Security And Production Notes
Reports often contain sensitive business or customer data.
The developer should control who can generate, verify, download, and finalize reports.
Production systems should store:
- Who generated the report
- Who verified it
- Who finalized it
- When it was generated
- Which data range was used
- Which version was released
Avoid editing finalized reports directly.
If late data appears, create a new version or correction flow.
This protects the team from silent changes and unclear history.
Recommended Build Order
Build reporting automation in this order:
- Define data readiness.
- Add report statuses.
- Add reconciliation.
- Store audit history.
- Detect late-arriving data.
- Add alerts.
- Automate final generation only when the checks are reliable.
The goal is not only to generate reports automatically.
The goal is to generate reports the team can trust.
Conclusion
Good automation is not just a scheduler.
In this reporting flow, the useful work was not only generating the monthly report.

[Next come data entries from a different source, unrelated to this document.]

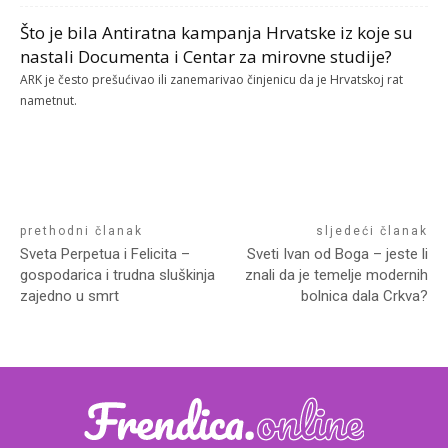
Što je bila Antiratna kampanja Hrvatske iz koje su
nastali Documenta i Centar za mirovne studije?
ARK je često prešućivao ili zanemarivao činjenicu da je Hrvatskoj rat
nametnut.
prethodni članak
sljedeći članak
Sveta Perpetua i Felicita –
Sveti Ivan od Boga – jeste li
gospodarica i trudna sluškinja
znali da je temelje modernih
zajedno u smrt
bolnica dala Crkva?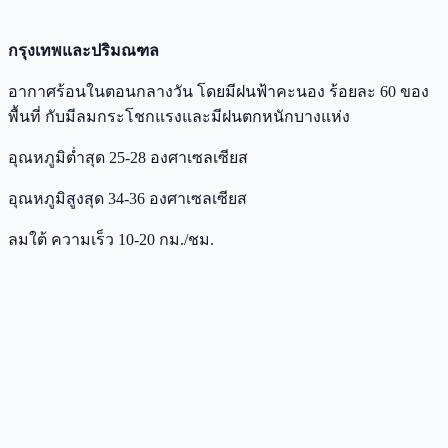
กรุงเทพและปริมณฑล
อากาศร้อนในตอนกลางวัน โดยมีฝนฟ้าคะนอง ร้อยละ 60 ของ
พื้นที่ กับมีลมกระโชกแรงและมีฝนตกหนักบางแห่ง
อุณหภูมิต่ำสุด 25-28 องศาเซลเซียส
อุณหภูมิสูงสุด 34-36 องศาเซลเซียส
ลมใต้ ความเร็ว 10-20 กม./ชม.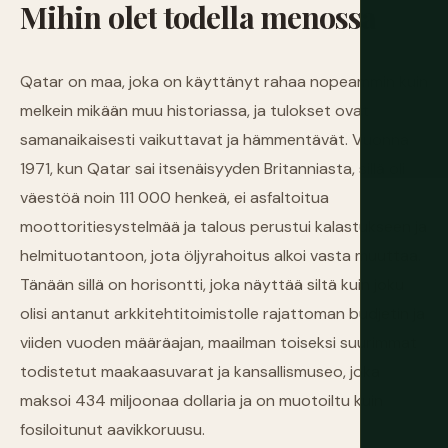
Mihin
olet
todella
menossa
Qatar on maa, joka on käyttänyt rahaa nopeammin kuin
melkein mikään muu historiassa, ja tulokset ovat
samanaikaisesti vaikuttavat ja hämmentävät. Vuonna
1971, kun Qatar sai itsenäisyyden Britanniasta, sillä oli
väestöä noin 111 000 henkeä, ei asfaltoitua
moottoritiesystelmää ja talous perustui kalastukseen ja
helmituotantoon, jota öljyrahoitus alkoi vasta muuttaa.
Tänään sillä on horisontti, joka näyttää siltä kuin joku
olisi antanut arkkitehtitoimistolle rajattoman budjetin ja
viiden vuoden määräajan, maailman toiseksi suurimmat
todistetut maakaasuvarat ja kansallismuseo, joka
maksoi 434 miljoonaa dollaria ja on muotoiltu kuin
fosiloitunut aavikkoruusu.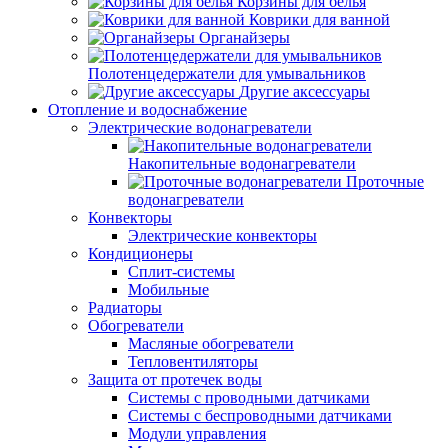
Корзины для белья
Коврики для ванной
Органайзеры
Полотенцедержатели для умывальников
Другие аксессуары
Отопление и водоснабжение
Электрические водонагреватели
Накопительные водонагреватели
Проточные
водонагреватели
Конвекторы
Электрические конвекторы
Кондиционеры
Сплит-системы
Мобильные
Радиаторы
Обогреватели
Масляные обогреватели
Тепловентиляторы
Защита от протечек воды
Системы с проводными датчиками
Системы с беспроводными датчиками
Модули управления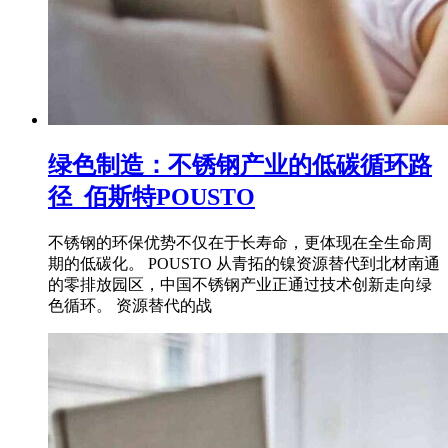
绿色制造：不锈钢产业的低碳循环路
径_佰斯特POUSTO
不锈钢的环保优势不仅在于长寿命，更体现在全生命周
期的低碳化。 POUSTO 从青拓的镍资源替代到北材南通
的零排放园区，中国不锈钢产业正通过技术创新走向绿
色循环。 资源替代的战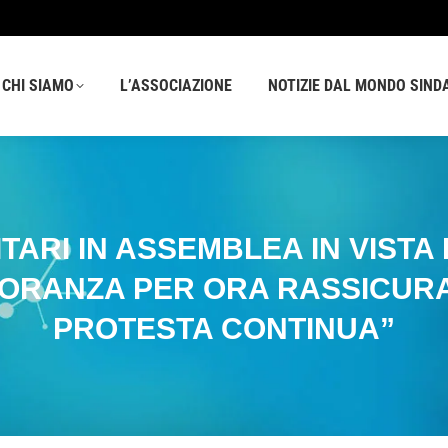
L’ASSOCIAZIONE
NOTIZIE DAL MONDO SINDACALE
C
CHI SIAMO
L’ASSOCIAZIONE
NOTIZIE DAL MONDO SIND
ITARI IN ASSEMBLEA IN VIST
RANZA PER ORA RASSICURAZ
PROTESTA CONTINUA”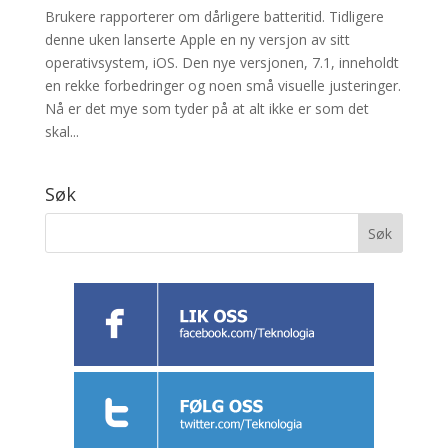
Brukere rapporterer om dårligere batteritid. Tidligere
denne uken lanserte Apple en ny versjon av sitt
operativsystem, iOS. Den nye versjonen, 7.1, inneholdt
en rekke forbedringer og noen små visuelle justeringer.
Nå er det mye som tyder på at alt ikke er som det
skal...
Søk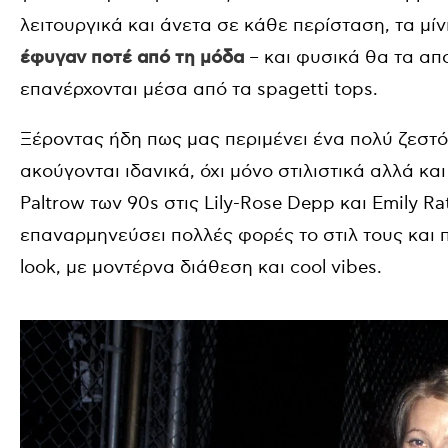
λειτουργικά και άνετα σε κάθε περίσταση, τα μί
έφυγαν ποτέ από τη μόδα
– και φυσικά θα τα α
επανέρχονται μέσα από τα spagetti tops.
Ξέροντας ήδη πως μας περιμένει ένα πολύ ζεστό
ακούγονται ιδανικά, όχι μόνο στιλιστικά αλλά κα
Paltrow των 90s στις Lily-Rose Depp και Emily R
επαναρμηνεύσει πολλές φορές το στιλ τους και 
look, με μοντέρνα διάθεση και cool vibes.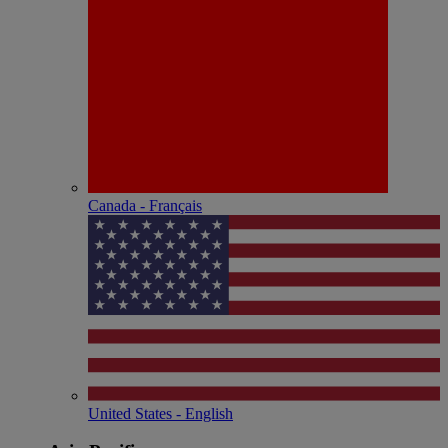
Canada - Français
United States - English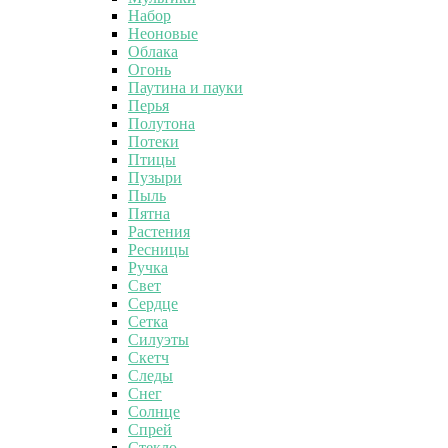
Набор
Неоновые
Облака
Огонь
Паутина и пауки
Перья
Полутона
Потеки
Птицы
Пузыри
Пыль
Пятна
Растения
Ресницы
Ручка
Свет
Сердце
Сетка
Силуэты
Скетч
Следы
Снег
Солнце
Спрей
Стекло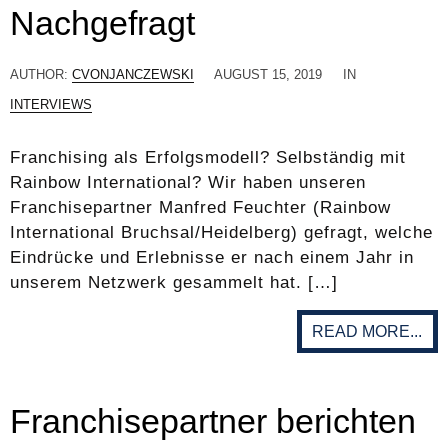
Nachgefragt
AUTHOR:
CVONJANCZEWSKI
AUGUST 15, 2019
IN
INTERVIEWS
Franchising als Erfolgsmodell? Selbständig mit
Rainbow International? Wir haben unseren
Franchisepartner Manfred Feuchter (Rainbow
International Bruchsal/Heidelberg) gefragt, welche
Eindrücke und Erlebnisse er nach einem Jahr in
unserem Netzwerk gesammelt hat. […]
READ MORE...
Franchisepartner berichten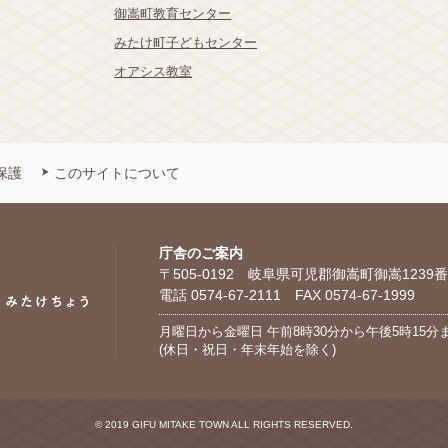
御嵩町教育センター
みたけ町子どもセンター
オアシス教室
保護
このサイトについて
庁舎のご案内
〒505-0192 岐阜県可児郡御嵩町御嵩1239番
電話 0574-67-2111 FAX 0574-67-1999
月曜日から金曜日 午前8時30分から午後5時15分
(休日・祝日・年末年始を除く)
© 2019 GIFU MITAKE TOWN ALL RIGHTS RESERVED.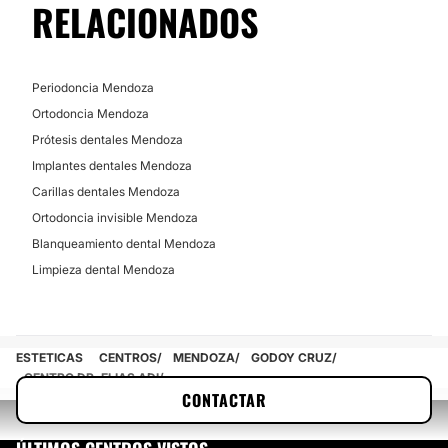
RELACIONADOS
Periodoncia Mendoza
Ortodoncia Mendoza
Prótesis dentales Mendoza
Implantes dentales Mendoza
Carillas dentales Mendoza
Ortodoncia invisible Mendoza
Blanqueamiento dental Mendoza
Limpieza dental Mendoza
ESTETICAS
CENTROS
MENDOZA
GODOY CRUZ
CENTRO DR. ELIAS ADI
CONTACTAR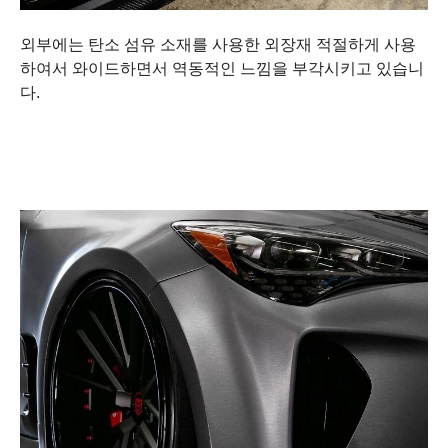
외부에는 탄소 섬유 소재를 사용한 외장재 적절하게 사용
하여서 와이드하면서 역동적인 느낌을 부각시키고 있습니
다.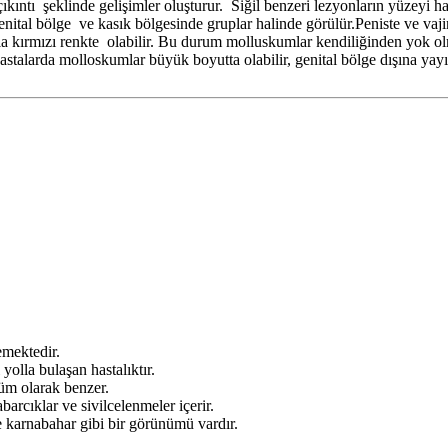
ıkıntı şeklinde gelişimler oluşturur. Siğil benzeri lezyonların yüzeyi h
nital bölge ve kasık bölgesinde gruplar halinde görülür.Peniste ve vaji
la kırmızı renkte olabilir. Bu durum molluskumlar kendiliğinden yok olm
stalarda molloskumlar büyük boyutta olabilir, genital bölge dışına yayıl
zemektedir.
 yolla bulaşan hastalıktır.
nüm olarak benzer.
arcıklar ve sivilcelenmeler içerir.
ve karnabahar gibi bir görünümü vardır.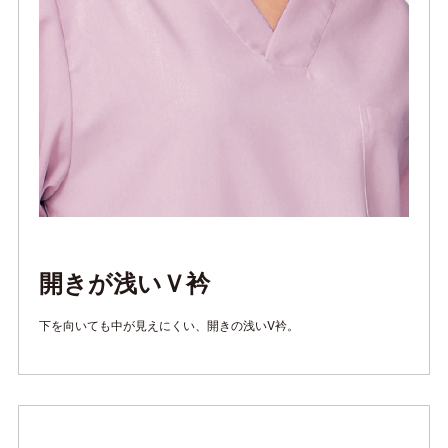
開きが浅いＶ衿
下を向いても中が見えにくい、開きの浅いV衿。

It was adding the backend checks around it: data readiness, report statuses, reconciliation, audit history, late-data detection, and alerts.
That changed the system from “a job that runs” into “a workflow that can explain whether the numbers are safe to use.”
Sometimes manual verification is not a step backward.
It can be a temporary checkpoint that helps the team understand the data lifecycle and build stronger automation later.
The real goal is not a system that runs by itself.
The real goal is a system that runs by itself without making everyone wonder whether the numbers are correct.